En 1643, dans le petit port de l’ îlot de Marsamxet, Jean-Paul Lascaris édifia le Lazaret. Malte lui doit la première imprimerie qui fut installée dans le Palais Magistrale en 1650, avec l’édification plus tard d’ une grande bibliothèque publique. Il fit également édifier un mail, réservé au jeux de ballon, dont il encouragra vivement la pratique par les Chevaliers.
Le Grand-Maître Lascaris n’ oublia pas pour autant ses liens avec Nice et sa région. Il acheta des moulins et des fours et offrit ces équipements à une nouvelle Commanderie à Lucéram.
Jusqu’ en 1738, ses petits-neveux et arrières petits-neveux, propriétaires du Palais Lascaris, furent titulaires et usufruitiers de cette Commanderie.
En 1642, il chargea son neveu, le Maréchal de Camp Jean-Baptiste Lascaris, d’apporter à la cathédrale Sainte- Réparate de Nice les reliques d’ un Saint-Vincent Martyr, enfermées dans une chasse d’ ébène et d’ argent magnifiquement sculptée.
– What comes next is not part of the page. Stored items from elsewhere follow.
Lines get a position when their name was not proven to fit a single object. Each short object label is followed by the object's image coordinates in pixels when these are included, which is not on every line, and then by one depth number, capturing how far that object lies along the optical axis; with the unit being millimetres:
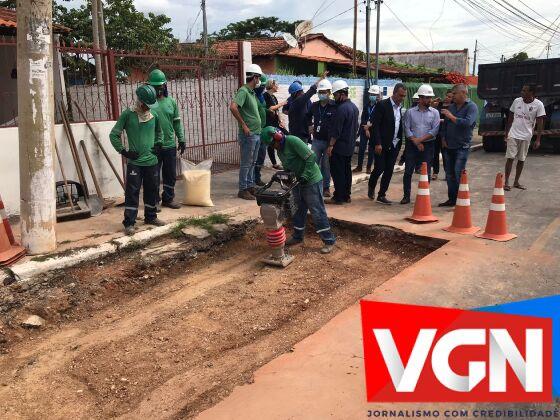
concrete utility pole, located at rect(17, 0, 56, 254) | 4504
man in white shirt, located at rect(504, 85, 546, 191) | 7785
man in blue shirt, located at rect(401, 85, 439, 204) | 7070
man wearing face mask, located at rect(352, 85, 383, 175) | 9775
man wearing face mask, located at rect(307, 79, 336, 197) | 6906
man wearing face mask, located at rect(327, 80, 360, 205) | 6770
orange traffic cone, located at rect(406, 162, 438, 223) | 6301
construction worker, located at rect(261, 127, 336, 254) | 5211
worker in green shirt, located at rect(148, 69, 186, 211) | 6434
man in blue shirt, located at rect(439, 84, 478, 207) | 6789
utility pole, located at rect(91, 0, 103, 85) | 14508
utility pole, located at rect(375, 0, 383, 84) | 12460
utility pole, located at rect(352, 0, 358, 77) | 19022
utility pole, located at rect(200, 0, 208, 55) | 23881
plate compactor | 5121
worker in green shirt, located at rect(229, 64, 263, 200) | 6977
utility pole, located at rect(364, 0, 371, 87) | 11867
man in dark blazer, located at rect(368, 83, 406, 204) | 7203
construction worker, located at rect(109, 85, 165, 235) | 5328
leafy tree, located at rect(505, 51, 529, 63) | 45116
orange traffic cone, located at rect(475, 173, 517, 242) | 5562
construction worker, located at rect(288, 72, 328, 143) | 7602
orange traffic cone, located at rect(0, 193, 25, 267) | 4512
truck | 12281
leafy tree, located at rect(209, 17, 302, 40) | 41000
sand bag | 6664
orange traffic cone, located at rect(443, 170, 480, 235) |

L’église paroissiale de Castellar bénéficia également des largesses de Jean-Paul Lascaris, ainsi que d’autres membres de sa famille.
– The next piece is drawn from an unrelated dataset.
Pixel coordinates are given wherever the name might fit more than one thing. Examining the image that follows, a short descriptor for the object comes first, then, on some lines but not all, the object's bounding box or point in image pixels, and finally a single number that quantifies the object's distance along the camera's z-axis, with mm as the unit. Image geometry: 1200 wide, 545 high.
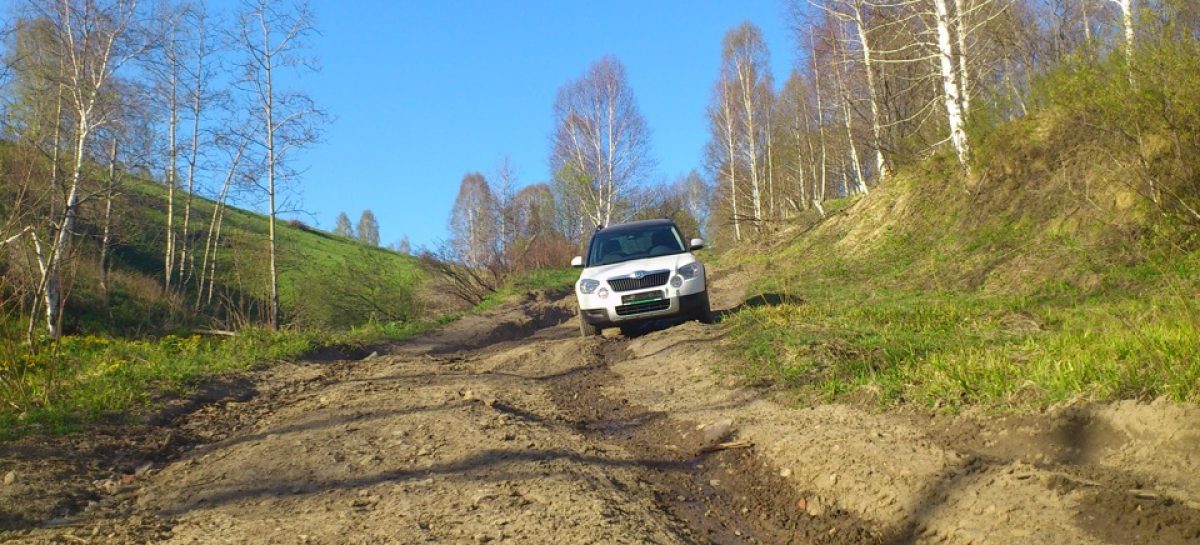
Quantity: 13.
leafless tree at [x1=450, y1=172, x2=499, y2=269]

Après sa mort, le 14 août 1657, à l’ âge très vénérable de 97 ans, un mausolé lui fut élevé par des Chevaliers de sa parenté et l’ Ordre, dans l’ Eglise conventuelle des Chevaliers, actuellement Co-Cathédrale de Saint-Jean-Baptiste à La Valette.
En son souvenir nous conservons des documents, portraits, marbres, vêtements liturgiques, estampes, monnaies. Citons entre autre l’ ecu gravé de son nom et armoiries, orné d’un côté de son blason et celui de Malte, et de l’ autre côté de la représentation de Saint-Jean- Baptiste.
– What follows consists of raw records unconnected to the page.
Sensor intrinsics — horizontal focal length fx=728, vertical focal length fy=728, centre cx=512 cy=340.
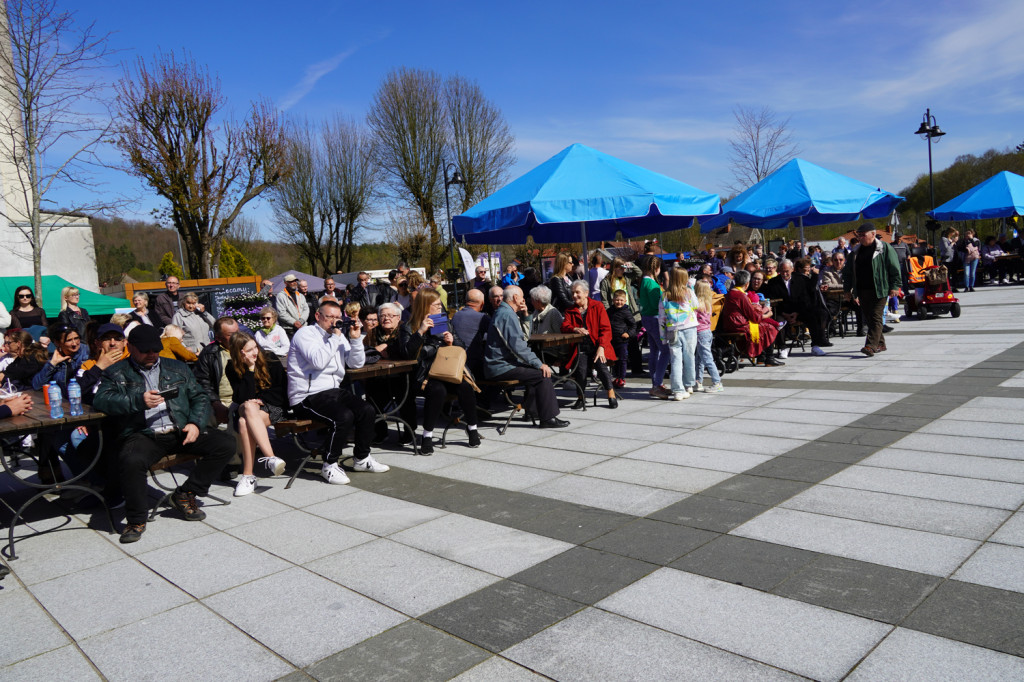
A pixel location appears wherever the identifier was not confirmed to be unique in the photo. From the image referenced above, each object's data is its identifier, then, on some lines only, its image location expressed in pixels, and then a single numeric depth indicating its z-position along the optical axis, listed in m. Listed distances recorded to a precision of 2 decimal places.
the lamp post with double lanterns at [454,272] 21.83
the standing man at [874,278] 10.58
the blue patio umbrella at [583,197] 8.47
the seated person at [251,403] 5.91
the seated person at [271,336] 8.11
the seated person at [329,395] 5.97
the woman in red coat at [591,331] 8.50
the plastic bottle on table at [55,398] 4.97
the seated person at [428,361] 6.86
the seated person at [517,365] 7.43
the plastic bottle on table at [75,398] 4.89
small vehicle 14.55
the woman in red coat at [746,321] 9.83
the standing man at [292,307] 10.92
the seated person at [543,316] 8.64
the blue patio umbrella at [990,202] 19.00
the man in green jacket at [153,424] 4.83
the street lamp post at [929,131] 26.00
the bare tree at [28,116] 12.86
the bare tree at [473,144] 40.62
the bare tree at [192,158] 22.52
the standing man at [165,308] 10.81
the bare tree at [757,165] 24.44
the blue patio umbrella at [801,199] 11.75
Son Palais de la rue Droite dans le Vieux-Nice, classé monument historique depuis 1946, fut vendu à la Révolution et divisé en appartements au 19ème siècle.
Le Palais fut racheté par la ville en 1943 et ouvert au public en 1965 après une longue et minutieuse restauration. Le Palais, dont la visite est gratuite, comme tout les mussés municipaux, constitue un unique témoignage,le plus luxueux , magnifiquement conservé, une pure merveille baroque. L’accès aux étages se fait par un escalier monumental orné de fresques, fermé par des galeries d’ arcades. L’étage de maître, décoré de précieuses tapisseries flamandes présente un mobilier d’ époque, faïences, etc… ainsi qu’une étonnante chapelle privée.
Notons que le musée Lascaris n’ est pas consacré au Grand-Maître ni à sa famille, mais abrite les Arts et les traditions populaires, dont une fabuleuse collection d’ instruments de musiques anciens, exposés en permanence, qui est la 2ème plus important après celle du musée de la musique de Paris, loin devant Milan, Vienne et Londres.
Une rue porte le nom de Lascaris à Nice, à la gloire de la famille entière, avec ses Amiraux, Grands-Chambellans, Seigneurs, Comtes, officiers des Armés Sardes et Savoyards … .
Le Duc de Savoie, Charles Emmanuel, fils d’ Emmanuel Philibert, qui fit, entre autre, construire la Citadelle de Villefranche sur Mer, disait que “ les Lascaris étaient la famille la plus prestigieuse el la plus importante du Comté de Nice “.
Rendons donc un hommage très mérité au Grand-Maître Niçois de l’ Ordre, Jean-Paul Lascaris, à son magistère de 21 ans, sans oublier ses prédécesseurs et ses successeurs: tous ont consacré leur énergie et leur vie à leur cause, ils ont peiné et souffert dans leurs combats, y perdant souvent leurs meilleurs Chevaliers.